= Aim =
Please copy the lines below, switching each "common name" to "vernacular name" and keeping everything else unchanged.

━━━ Stored rows ━━━

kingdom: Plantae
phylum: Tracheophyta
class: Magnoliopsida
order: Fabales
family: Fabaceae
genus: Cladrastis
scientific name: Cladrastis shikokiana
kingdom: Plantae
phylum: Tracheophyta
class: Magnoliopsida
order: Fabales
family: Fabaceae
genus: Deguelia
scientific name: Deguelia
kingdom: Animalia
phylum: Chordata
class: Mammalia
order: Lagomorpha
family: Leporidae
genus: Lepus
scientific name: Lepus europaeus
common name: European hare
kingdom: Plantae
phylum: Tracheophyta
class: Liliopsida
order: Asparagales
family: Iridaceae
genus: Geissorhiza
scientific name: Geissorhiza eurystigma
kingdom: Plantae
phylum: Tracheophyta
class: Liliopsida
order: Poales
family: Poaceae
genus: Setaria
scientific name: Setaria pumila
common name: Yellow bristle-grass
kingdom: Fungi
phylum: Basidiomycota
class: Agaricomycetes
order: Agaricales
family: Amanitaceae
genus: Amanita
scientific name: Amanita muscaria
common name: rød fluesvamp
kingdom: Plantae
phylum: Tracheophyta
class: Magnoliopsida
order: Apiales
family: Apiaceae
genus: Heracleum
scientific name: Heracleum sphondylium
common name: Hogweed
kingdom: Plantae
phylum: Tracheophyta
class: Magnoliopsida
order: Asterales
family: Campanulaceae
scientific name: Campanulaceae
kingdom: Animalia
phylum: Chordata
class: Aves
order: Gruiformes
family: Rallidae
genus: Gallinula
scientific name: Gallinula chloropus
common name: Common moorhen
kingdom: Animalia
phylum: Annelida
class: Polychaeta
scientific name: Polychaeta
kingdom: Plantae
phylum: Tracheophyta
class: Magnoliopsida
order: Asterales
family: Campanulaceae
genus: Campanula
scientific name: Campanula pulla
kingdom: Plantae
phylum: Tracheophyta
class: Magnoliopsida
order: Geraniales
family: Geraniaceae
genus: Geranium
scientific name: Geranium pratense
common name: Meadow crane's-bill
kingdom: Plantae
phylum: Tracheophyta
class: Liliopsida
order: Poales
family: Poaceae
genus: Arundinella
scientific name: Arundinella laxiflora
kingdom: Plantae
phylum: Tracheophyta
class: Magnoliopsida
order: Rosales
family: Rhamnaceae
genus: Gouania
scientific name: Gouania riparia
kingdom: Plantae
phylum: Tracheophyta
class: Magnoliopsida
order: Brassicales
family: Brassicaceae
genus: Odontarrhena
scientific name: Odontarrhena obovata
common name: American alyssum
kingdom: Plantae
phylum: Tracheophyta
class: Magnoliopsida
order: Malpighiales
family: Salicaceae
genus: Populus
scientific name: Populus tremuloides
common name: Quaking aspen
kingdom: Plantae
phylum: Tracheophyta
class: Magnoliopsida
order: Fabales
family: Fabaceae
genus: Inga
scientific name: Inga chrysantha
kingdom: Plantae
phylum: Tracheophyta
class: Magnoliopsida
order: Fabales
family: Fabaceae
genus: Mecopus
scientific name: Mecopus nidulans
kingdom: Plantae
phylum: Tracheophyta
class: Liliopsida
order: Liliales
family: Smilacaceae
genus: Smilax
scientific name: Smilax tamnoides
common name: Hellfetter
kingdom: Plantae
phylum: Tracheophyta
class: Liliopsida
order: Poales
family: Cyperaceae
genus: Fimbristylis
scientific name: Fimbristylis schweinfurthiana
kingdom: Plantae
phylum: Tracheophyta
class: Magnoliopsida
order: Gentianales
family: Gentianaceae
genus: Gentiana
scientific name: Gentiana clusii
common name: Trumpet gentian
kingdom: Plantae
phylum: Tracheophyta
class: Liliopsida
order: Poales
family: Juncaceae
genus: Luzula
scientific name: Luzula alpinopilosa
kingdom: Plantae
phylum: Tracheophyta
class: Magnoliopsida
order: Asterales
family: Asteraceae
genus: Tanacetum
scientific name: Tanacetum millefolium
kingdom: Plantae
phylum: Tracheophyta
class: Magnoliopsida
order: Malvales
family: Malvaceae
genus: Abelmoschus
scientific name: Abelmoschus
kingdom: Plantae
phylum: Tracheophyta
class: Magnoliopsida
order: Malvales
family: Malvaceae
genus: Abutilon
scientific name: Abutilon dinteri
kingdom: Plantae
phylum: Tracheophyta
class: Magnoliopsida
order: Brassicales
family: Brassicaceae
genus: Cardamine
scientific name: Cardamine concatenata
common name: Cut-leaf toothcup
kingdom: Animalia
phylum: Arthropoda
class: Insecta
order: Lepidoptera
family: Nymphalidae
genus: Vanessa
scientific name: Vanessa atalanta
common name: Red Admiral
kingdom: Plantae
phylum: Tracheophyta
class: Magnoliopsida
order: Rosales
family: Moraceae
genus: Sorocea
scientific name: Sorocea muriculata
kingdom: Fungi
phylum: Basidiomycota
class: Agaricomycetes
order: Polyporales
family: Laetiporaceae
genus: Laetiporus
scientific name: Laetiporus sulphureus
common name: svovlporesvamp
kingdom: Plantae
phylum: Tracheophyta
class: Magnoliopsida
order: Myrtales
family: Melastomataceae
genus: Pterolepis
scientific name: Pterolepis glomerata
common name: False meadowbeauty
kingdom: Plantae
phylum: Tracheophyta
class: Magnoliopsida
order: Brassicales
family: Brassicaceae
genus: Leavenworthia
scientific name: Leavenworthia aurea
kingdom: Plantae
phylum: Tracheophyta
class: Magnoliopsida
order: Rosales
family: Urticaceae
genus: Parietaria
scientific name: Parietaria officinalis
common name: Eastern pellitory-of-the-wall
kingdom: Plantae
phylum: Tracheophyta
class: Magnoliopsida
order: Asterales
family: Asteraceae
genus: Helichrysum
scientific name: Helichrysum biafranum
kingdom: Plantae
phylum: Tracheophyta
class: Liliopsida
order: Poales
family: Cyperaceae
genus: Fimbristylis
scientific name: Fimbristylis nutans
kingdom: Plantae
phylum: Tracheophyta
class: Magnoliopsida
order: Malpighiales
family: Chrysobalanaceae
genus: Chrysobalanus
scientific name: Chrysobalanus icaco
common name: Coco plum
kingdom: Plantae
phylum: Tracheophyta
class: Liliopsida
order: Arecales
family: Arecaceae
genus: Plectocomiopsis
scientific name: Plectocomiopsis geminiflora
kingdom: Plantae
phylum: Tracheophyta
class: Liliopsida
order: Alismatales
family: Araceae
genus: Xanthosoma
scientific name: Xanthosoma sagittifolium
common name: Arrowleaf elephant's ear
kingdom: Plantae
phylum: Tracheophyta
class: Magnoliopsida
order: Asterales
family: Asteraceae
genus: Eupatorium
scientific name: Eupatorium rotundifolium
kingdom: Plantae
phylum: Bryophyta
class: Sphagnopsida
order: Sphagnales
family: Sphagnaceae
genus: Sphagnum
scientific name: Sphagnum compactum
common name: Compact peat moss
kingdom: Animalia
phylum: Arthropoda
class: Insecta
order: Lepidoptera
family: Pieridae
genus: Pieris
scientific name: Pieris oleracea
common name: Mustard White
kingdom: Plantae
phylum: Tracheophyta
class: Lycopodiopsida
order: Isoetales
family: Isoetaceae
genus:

━━━

= Response to this task =
kingdom: Plantae
phylum: Tracheophyta
class: Magnoliopsida
order: Fabales
family: Fabaceae
genus: Cladrastis
scientific name: Cladrastis shikokiana
kingdom: Plantae
phylum: Tracheophyta
class: Magnoliopsida
order: Fabales
family: Fabaceae
genus: Deguelia
scientific name: Deguelia
kingdom: Animalia
phylum: Chordata
class: Mammalia
order: Lagomorpha
family: Leporidae
genus: Lepus
scientific name: Lepus europaeus
vernacular name: European hare
kingdom: Plantae
phylum: Tracheophyta
class: Liliopsida
order: Asparagales
family: Iridaceae
genus: Geissorhiza
scientific name: Geissorhiza eurystigma
kingdom: Plantae
phylum: Tracheophyta
class: Liliopsida
order: Poales
family: Poaceae
genus: Setaria
scientific name: Setaria pumila
vernacular name: Yellow bristle-grass
kingdom: Fungi
phylum: Basidiomycota
class: Agaricomycetes
order: Agaricales
family: Amanitaceae
genus: Amanita
scientific name: Amanita muscaria
vernacular name: rød fluesvamp
kingdom: Plantae
phylum: Tracheophyta
class: Magnoliopsida
order: Apiales
family: Apiaceae
genus: Heracleum
scientific name: Heracleum sphondylium
vernacular name: Hogweed
kingdom: Plantae
phylum: Tracheophyta
class: Magnoliopsida
order: Asterales
family: Campanulaceae
scientific name: Campanulaceae
kingdom: Animalia
phylum: Chordata
class: Aves
order: Gruiformes
family: Rallidae
genus: Gallinula
scientific name: Gallinula chloropus
vernacular name: Common moorhen
kingdom: Animalia
phylum: Annelida
class: Polychaeta
scientific name: Polychaeta
kingdom: Plantae
phylum: Tracheophyta
class: Magnoliopsida
order: Asterales
family: Campanulaceae
genus: Campanula
scientific name: Campanula pulla
kingdom: Plantae
phylum: Tracheophyta
class: Magnoliopsida
order: Geraniales
family: Geraniaceae
genus: Geranium
scientific name: Geranium pratense
vernacular name: Meadow crane's-bill
kingdom: Plantae
phylum: Tracheophyta
class: Liliopsida
order: Poales
family: Poaceae
genus: Arundinella
scientific name: Arundinella laxiflora
kingdom: Plantae
phylum: Tracheophyta
class: Magnoliopsida
order: Rosales
family: Rhamnaceae
genus: Gouania
scientific name: Gouania riparia
kingdom: Plantae
phylum: Tracheophyta
class: Magnoliopsida
order: Brassicales
family: Brassicaceae
genus: Odontarrhena
scientific name: Odontarrhena obovata
vernacular name: American alyssum
kingdom: Plantae
phylum: Tracheophyta
class: Magnoliopsida
order: Malpighiales
family: Salicaceae
genus: Populus
scientific name: Populus tremuloides
vernacular name: Quaking aspen
kingdom: Plantae
phylum: Tracheophyta
class: Magnoliopsida
order: Fabales
family: Fabaceae
genus: Inga
scientific name: Inga chrysantha
kingdom: Plantae
phylum: Tracheophyta
class: Magnoliopsida
order: Fabales
family: Fabaceae
genus: Mecopus
scientific name: Mecopus nidulans
kingdom: Plantae
phylum: Tracheophyta
class: Liliopsida
order: Liliales
family: Smilacaceae
genus: Smilax
scientific name: Smilax tamnoides
vernacular name: Hellfetter
kingdom: Plantae
phylum: Tracheophyta
class: Liliopsida
order: Poales
family: Cyperaceae
genus: Fimbristylis
scientific name: Fimbristylis schweinfurthiana
kingdom: Plantae
phylum: Tracheophyta
class: Magnoliopsida
order: Gentianales
family: Gentianaceae
genus: Gentiana
scientific name: Gentiana clusii
vernacular name: Trumpet gentian
kingdom: Plantae
phylum: Tracheophyta
class: Liliopsida
order: Poales
family: Juncaceae
genus: Luzula
scientific name: Luzula alpinopilosa
kingdom: Plantae
phylum: Tracheophyta
class: Magnoliopsida
order: Asterales
family: Asteraceae
genus: Tanacetum
scientific name: Tanacetum millefolium
kingdom: Plantae
phylum: Tracheophyta
class: Magnoliopsida
order: Malvales
family: Malvaceae
genus: Abelmoschus
scientific name: Abelmoschus
kingdom: Plantae
phylum: Tracheophyta
class: Magnoliopsida
order: Malvales
family: Malvaceae
genus: Abutilon
scientific name: Abutilon dinteri
kingdom: Plantae
phylum: Tracheophyta
class: Magnoliopsida
order: Brassicales
family: Brassicaceae
genus: Cardamine
scientific name: Cardamine concatenata
vernacular name: Cut-leaf toothcup
kingdom: Animalia
phylum: Arthropoda
class: Insecta
order: Lepidoptera
family: Nymphalidae
genus: Vanessa
scientific name: Vanessa atalanta
vernacular name: Red Admiral
kingdom: Plantae
phylum: Tracheophyta
class: Magnoliopsida
order: Rosales
family: Moraceae
genus: Sorocea
scientific name: Sorocea muriculata
kingdom: Fungi
phylum: Basidiomycota
class: Agaricomycetes
order: Polyporales
family: Laetiporaceae
genus: Laetiporus
scientific name: Laetiporus sulphureus
vernacular name: svovlporesvamp
kingdom: Plantae
phylum: Tracheophyta
class: Magnoliopsida
order: Myrtales
family: Melastomataceae
genus: Pterolepis
scientific name: Pterolepis glomerata
vernacular name: False meadowbeauty
kingdom: Plantae
phylum: Tracheophyta
class: Magnoliopsida
order: Brassicales
family: Brassicaceae
genus: Leavenworthia
scientific name: Leavenworthia aurea
kingdom: Plantae
phylum: Tracheophyta
class: Magnoliopsida
order: Rosales
family: Urticaceae
genus: Parietaria
scientific name: Parietaria officinalis
vernacular name: Eastern pellitory-of-the-wall
kingdom: Plantae
phylum: Tracheophyta
class: Magnoliopsida
order: Asterales
family: Asteraceae
genus: Helichrysum
scientific name: Helichrysum biafranum
kingdom: Plantae
phylum: Tracheophyta
class: Liliopsida
order: Poales
family: Cyperaceae
genus: Fimbristylis
scientific name: Fimbristylis nutans
kingdom: Plantae
phylum: Tracheophyta
class: Magnoliopsida
order: Malpighiales
family: Chrysobalanaceae
genus: Chrysobalanus
scientific name: Chrysobalanus icaco
vernacular name: Coco plum
kingdom: Plantae
phylum: Tracheophyta
class: Liliopsida
order: Arecales
family: Arecaceae
genus: Plectocomiopsis
scientific name: Plectocomiopsis geminiflora
kingdom: Plantae
phylum: Tracheophyta
class: Liliopsida
order: Alismatales
family: Araceae
genus: Xanthosoma
scientific name: Xanthosoma sagittifolium
vernacular name: Arrowleaf elephant's ear
kingdom: Plantae
phylum: Tracheophyta
class: Magnoliopsida
order: Asterales
family: Asteraceae
genus: Eupatorium
scientific name: Eupatorium rotundifolium
kingdom: Plantae
phylum: Bryophyta
class: Sphagnopsida
order: Sphagnales
family: Sphagnaceae
genus: Sphagnum
scientific name: Sphagnum compactum
vernacular name: Compact peat moss
kingdom: Animalia
phylum: Arthropoda
class: Insecta
order: Lepidoptera
family: Pieridae
genus: Pieris
scientific name: Pieris oleracea
vernacular name: Mustard White
kingdom: Plantae
phylum: Tracheophyta
class: Lycopodiopsida
order: Isoetales
family: Isoetaceae
genus:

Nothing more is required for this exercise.